Pytorch abnormal inference time

suke · March 11, 2019, 8:19am

Hi, All
I found a interesting problem during pytorch framework inference. my val set include 100 images(1920x1080), I want to check forward time for every image, so I do preprocess for every image, and insert to list, then I open a loop to test forward time, I found, if I run 25 images once, then it’s time cost same as one image inference time, like below, just 1st time cost much time. next images cost very little time. anybody know what’s the reason?

Time: 0.4107s

Time: 0.0010s

Time: 0.0006s

Time: 0.0007s

Time: 0.0008s

Time: 0.0006s

Time: 0.0007s

Time: 0.0006s

Oli · March 11, 2019, 9:48am

It’s not uncommon for the first pass to take a longer time. Since you have already preprocessed the data that’s not affecting the time in this case. The forward pass has some kind of setup code I’m guessing. It’s a bit weird that 1 image takes the same amount of time as 25. If you run 25 forward passes on separate images that should take a longer time than one forward pass on 25 images because the GPU can take advantage of matrix multiplications which are faster.
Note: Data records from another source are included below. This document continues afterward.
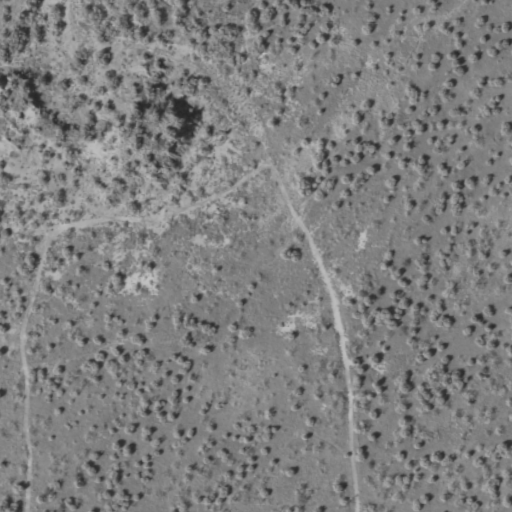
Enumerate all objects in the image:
park: (255, 255)
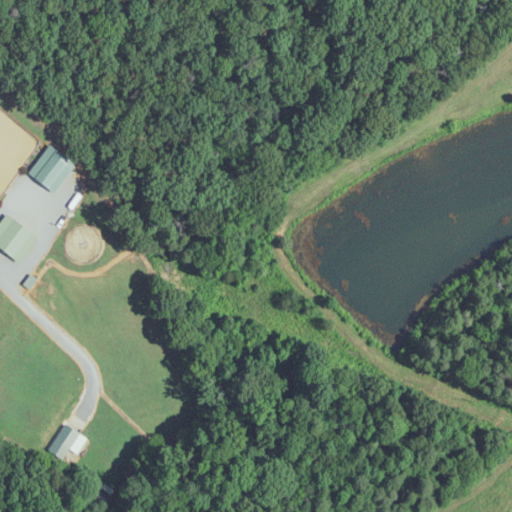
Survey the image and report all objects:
building: (50, 171)
building: (13, 236)
road: (56, 323)
building: (69, 439)
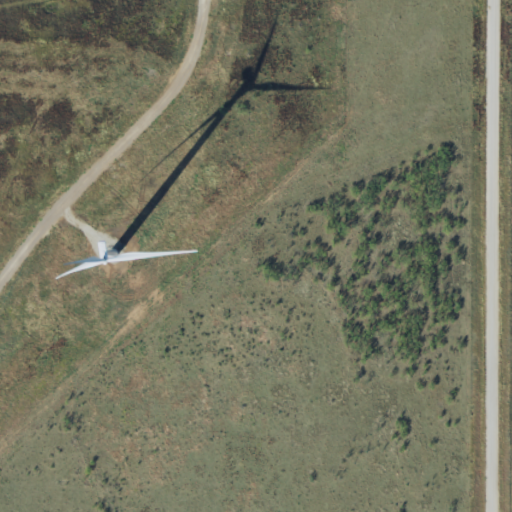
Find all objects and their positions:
wind turbine: (113, 256)
road: (500, 256)
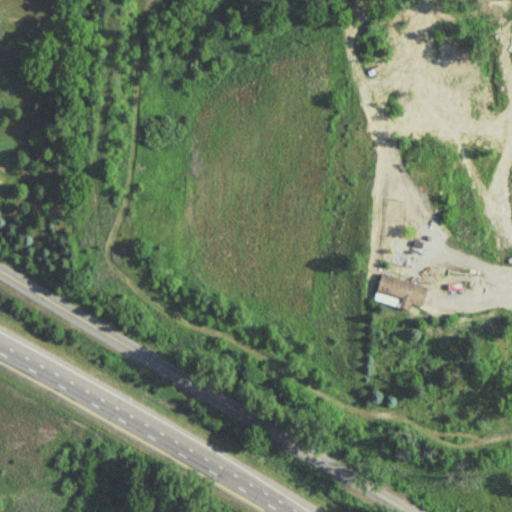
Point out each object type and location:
crop: (258, 173)
building: (396, 216)
building: (396, 216)
building: (399, 293)
building: (400, 293)
road: (483, 293)
road: (204, 390)
road: (144, 431)
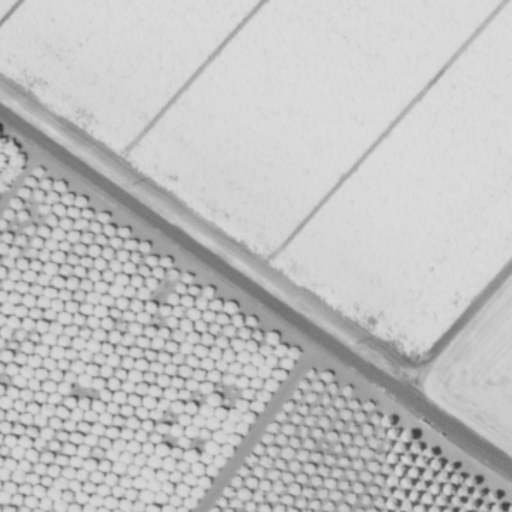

Maybe your model is just so tiny so the overhead of starting the inference dominates the time it takes to actually perform the computations?

In conclusion I don’t know why you are getting the results you are getting but it doesn’t seem like a big problem or abnormal to me. This library snakeviz can help you get a bit more insight in your code execution time

MariosOreo · March 11, 2019, 10:36am

Hi,
I have also met similar problem recently, I think this thread can help you.

suke · March 13, 2019, 2:54am

i try torch.cuda.empty_cache() function to resolve my problem,
before status:
1-25: 0.4s
25-50: 2-3s

after add torch.cuda.empty_cache() after 1-25 computing done
1-25: 0.4s
torch.cuda.empty_cache() 2-3s
25-50: 0.4s

even forward time is faster, but empty_cache cost too much time
i guess maybe 1-25 has cover all memory of gpu, so without empty_cache(), gpu will check and free memory for new forward. if i use empty_cache, gpu free all memory. my purpose is make it more faster. anyone know how to resolve it?

Oli · March 13, 2019, 6:47am

Wait what? Did something change from your first post? Are you now saying that the first 1-25 batches take 0.4s and the batches 25-50 take 2-3 seconds? So it’s slower as you go now? What happens at 50-75 batches, or 75-100?

How many batches does your dataset consist of? 100 validation images with a batch size of 1 = 100 batches?

MariosOreo · March 13, 2019, 6:48am

Could you post your snippet let us reproduce your problem, if so it will be very help!